If it were established that speech on such the is defamatory on the face of it, two questions would arise; who is liable and can the court exercise jurisdiction over them? If a statement is defamatory then the author of the statement is liable. However on sites like this one, while some users disclose their names and cellphone numbers, others do not. There would thus be a practical difficulty of finding out the identity of the pseudonymous defamer. A person complaining of defamation by a pseudonymous user might want to try to obtain such details from the person operating the site. He might also want to sue the site operator for assisting or repeating the defamation. Either of these would give rise to the second question; could a South African court exercise jurisdiction over the site?

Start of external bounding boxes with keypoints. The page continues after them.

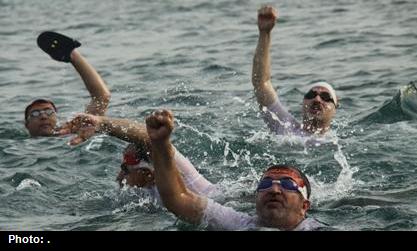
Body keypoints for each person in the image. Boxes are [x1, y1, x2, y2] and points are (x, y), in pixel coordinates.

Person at [146, 109, 325, 230]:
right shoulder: (239, 223)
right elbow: (177, 200)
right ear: (256, 199)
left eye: (287, 183)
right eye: (266, 184)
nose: (274, 189)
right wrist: (161, 145)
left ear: (304, 206)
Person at [57, 113, 218, 201]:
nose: (118, 178)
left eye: (124, 170)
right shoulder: (149, 193)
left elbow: (149, 139)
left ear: (148, 175)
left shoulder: (191, 183)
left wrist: (101, 123)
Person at [252, 6, 338, 136]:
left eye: (325, 97)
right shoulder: (285, 127)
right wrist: (265, 33)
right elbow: (261, 83)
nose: (317, 99)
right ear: (302, 103)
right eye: (310, 95)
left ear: (335, 109)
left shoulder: (338, 145)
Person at [24, 31, 111, 137]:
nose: (43, 116)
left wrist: (73, 56)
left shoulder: (76, 132)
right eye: (35, 114)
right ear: (26, 125)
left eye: (49, 111)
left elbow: (102, 97)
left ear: (57, 119)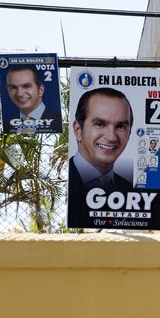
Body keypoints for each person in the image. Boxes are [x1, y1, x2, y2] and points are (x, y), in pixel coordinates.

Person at [68, 87, 133, 225]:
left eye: (121, 126)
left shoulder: (131, 189)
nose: (111, 137)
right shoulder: (61, 180)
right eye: (100, 124)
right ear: (78, 130)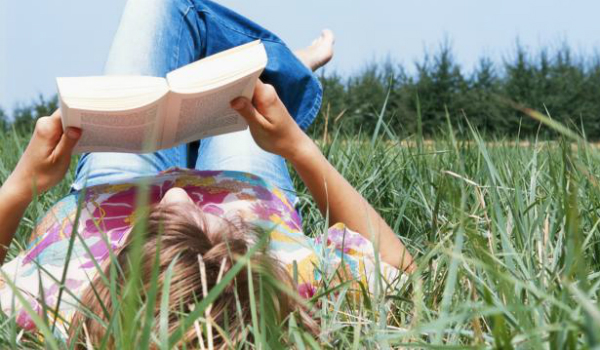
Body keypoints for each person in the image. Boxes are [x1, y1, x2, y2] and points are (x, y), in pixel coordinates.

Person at [0, 0, 414, 347]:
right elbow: (402, 268)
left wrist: (23, 183)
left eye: (154, 226)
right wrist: (295, 146)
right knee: (247, 92)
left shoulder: (60, 299)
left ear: (111, 285)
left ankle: (274, 70)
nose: (178, 194)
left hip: (113, 186)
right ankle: (286, 73)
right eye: (214, 224)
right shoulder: (286, 278)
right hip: (247, 189)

Ordinarily courts are loath to impose liability for defamation on intermediaries, and also reluctant to make intermediaries disclose the identities of their users. However in this kind of case it seems that a court would be likely find that the site positively courts liability. The list chat rooms for provinces bears the legend:

“BE FREE TO SAY WATEVER U LYK.NO ONE WILL EVER TRACE UR NUMBER OR GET UR PERSONAL DETAILS”.

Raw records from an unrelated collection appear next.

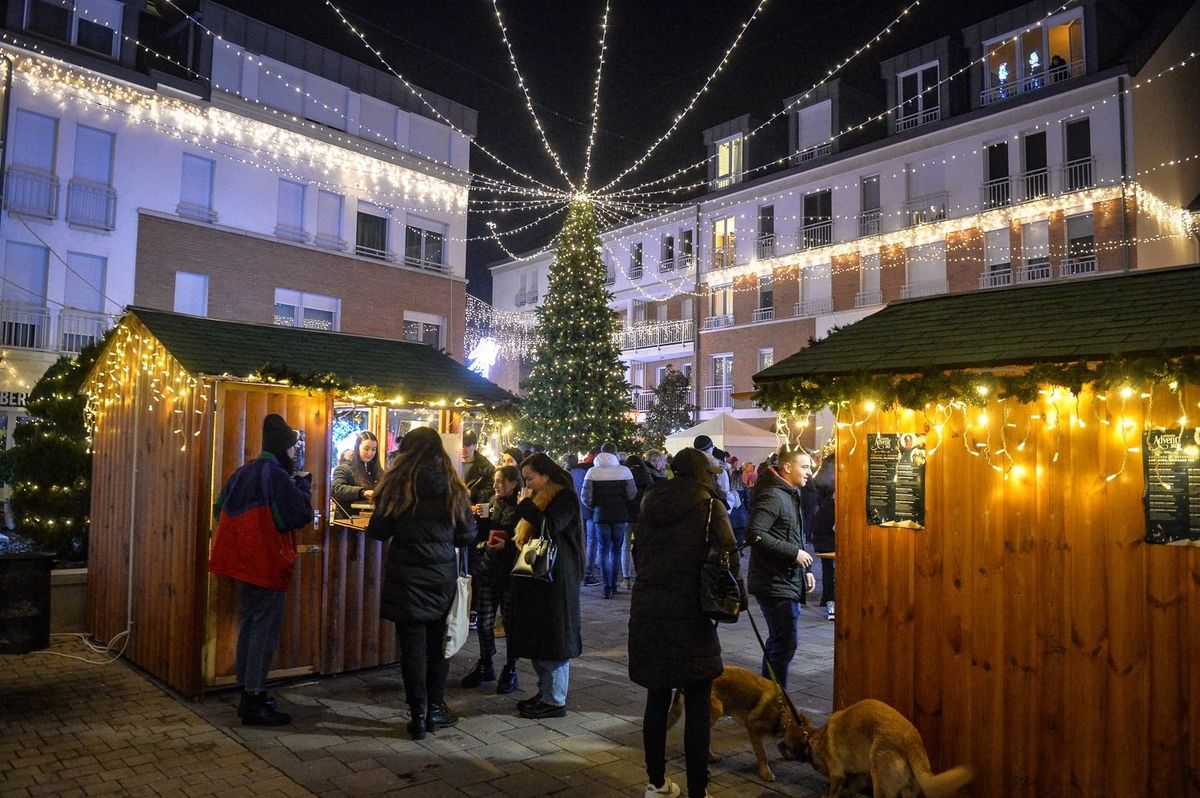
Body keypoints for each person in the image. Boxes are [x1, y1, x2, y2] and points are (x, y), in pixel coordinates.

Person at [629, 447, 737, 798]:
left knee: (656, 699)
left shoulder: (648, 503)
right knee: (698, 702)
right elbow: (729, 558)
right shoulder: (709, 506)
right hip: (692, 613)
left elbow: (637, 552)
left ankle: (656, 783)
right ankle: (697, 791)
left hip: (649, 609)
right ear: (703, 472)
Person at [366, 427, 475, 740]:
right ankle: (436, 708)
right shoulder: (453, 487)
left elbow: (378, 531)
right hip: (440, 579)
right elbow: (467, 535)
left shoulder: (396, 484)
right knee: (438, 647)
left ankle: (417, 716)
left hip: (406, 578)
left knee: (412, 649)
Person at [209, 414, 312, 726]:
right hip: (265, 563)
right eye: (293, 448)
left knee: (250, 626)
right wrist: (304, 489)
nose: (295, 453)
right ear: (283, 448)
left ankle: (247, 693)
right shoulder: (278, 476)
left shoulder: (242, 472)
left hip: (240, 564)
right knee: (263, 633)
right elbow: (296, 517)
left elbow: (218, 510)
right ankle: (254, 700)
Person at [509, 453, 584, 719]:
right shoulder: (539, 497)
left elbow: (550, 527)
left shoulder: (564, 497)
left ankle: (555, 700)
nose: (527, 485)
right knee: (540, 639)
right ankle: (544, 692)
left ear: (546, 475)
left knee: (554, 641)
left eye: (530, 479)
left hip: (558, 580)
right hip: (540, 580)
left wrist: (526, 506)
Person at [745, 443, 816, 690]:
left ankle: (773, 698)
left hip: (784, 578)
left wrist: (805, 569)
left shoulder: (789, 493)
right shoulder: (773, 495)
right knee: (784, 643)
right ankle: (774, 700)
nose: (810, 472)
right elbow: (754, 534)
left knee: (782, 642)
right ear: (787, 467)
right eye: (805, 466)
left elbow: (792, 534)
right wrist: (794, 554)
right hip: (773, 581)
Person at [461, 465, 523, 695]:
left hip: (510, 573)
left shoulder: (522, 506)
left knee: (510, 622)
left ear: (513, 483)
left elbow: (525, 539)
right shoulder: (492, 501)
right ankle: (486, 662)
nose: (496, 486)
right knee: (485, 622)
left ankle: (511, 668)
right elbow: (483, 533)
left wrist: (507, 544)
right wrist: (479, 520)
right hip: (489, 569)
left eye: (500, 482)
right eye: (495, 481)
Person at [581, 443, 637, 599]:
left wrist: (596, 507)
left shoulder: (592, 472)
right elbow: (632, 493)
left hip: (600, 515)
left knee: (603, 550)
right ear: (616, 453)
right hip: (620, 515)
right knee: (616, 550)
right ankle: (613, 584)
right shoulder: (624, 471)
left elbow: (586, 497)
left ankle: (606, 587)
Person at [807, 450, 836, 621]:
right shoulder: (832, 497)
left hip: (822, 530)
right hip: (827, 532)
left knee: (827, 567)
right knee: (830, 567)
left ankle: (827, 597)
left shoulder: (821, 478)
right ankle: (830, 600)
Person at [567, 451, 600, 586]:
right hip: (589, 511)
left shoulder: (566, 474)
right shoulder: (588, 471)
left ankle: (579, 572)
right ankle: (588, 574)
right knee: (591, 542)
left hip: (575, 513)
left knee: (580, 541)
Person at [331, 431, 381, 518]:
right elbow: (335, 489)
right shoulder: (345, 468)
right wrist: (362, 492)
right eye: (366, 448)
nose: (370, 453)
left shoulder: (378, 470)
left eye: (373, 449)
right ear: (357, 448)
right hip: (348, 522)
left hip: (372, 521)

A court would ordinarily regard a website that enables speech and discourages, even though it does not police or prevent, defamatory speech, as carrying out an important social function, which should not be too easily burdened. Such a website enables the best answer to bad speech which is more speech. A court is likely to look rather differently at a site if it regards it as setting itself up as a haven for defamation. If a court were to conclude that a website operator effectively invited users to make defamatory comments as part of its business model, then a court would be far more likely to impose liability, and also to order the site operators to disclose the identity of certain users. To do so it would have to exercise jurisdiction over the site.

To decide whether it should exercise jurisdiction over a site a court would ask itself whether it is the appropriate venue to decide the legal question, and whether it could make its decision effective. Where a site is registered in Russia a South African court is not able to order the domain name registrar to disclose information on the site operator, nor to order that the domain be close down. If website operates a bank account in South Africa however a court could order that the account be attached to enable the court to enforce any judgement that it might make about the website.

Would a South African court be the appropriate venue to decide the question of defamation. One test which Australian courts have used, and which has been roundly criticized is to ask whether the defamatory comments are can be read in the jurisdiction where the complainant is based (or decides to make a claim). If they are then “publication” has taken place in that jurisdiction, and the court can decide defamation. The results are obviously absurd, every time that every person who makes something available on the Internet does so, she would be subject to 149+ competing and conflicting rules about whether what she made available was defamatory.

There is a far better rule which would yield far more appropriate results. A court could ask within which community a particular communication is made. If that community is within the jurisdiction of the court then the court should exercise jurisdiction. This test is symmetrical with another test which the court must apply in deciding whether a statement is defamatory at all. In deciding whether a statement is defamatory in South African law a court must consider within which community a particular communication is made, and whether the statement would tender to lower the person about whom the statement is made in the eyes of the right thinking members of that community. How would this test work in respect of the allegations in the Sowetan?

Although the site is registered in Russia, the use of South African province and place names, colleges and universities and churches leads easily to the conclusion that the intended recipients of any communication is in South Africa. Indeed it may be possible to locate an even more specific community as intended recipients of a communication as those in a particular town or church or on a particular campus. A South African court would thus be entitled to decide a defamation claim for such site, provided it has a means of enforcing its judgment. A South African court could do so without invoking the assured Australian precedent.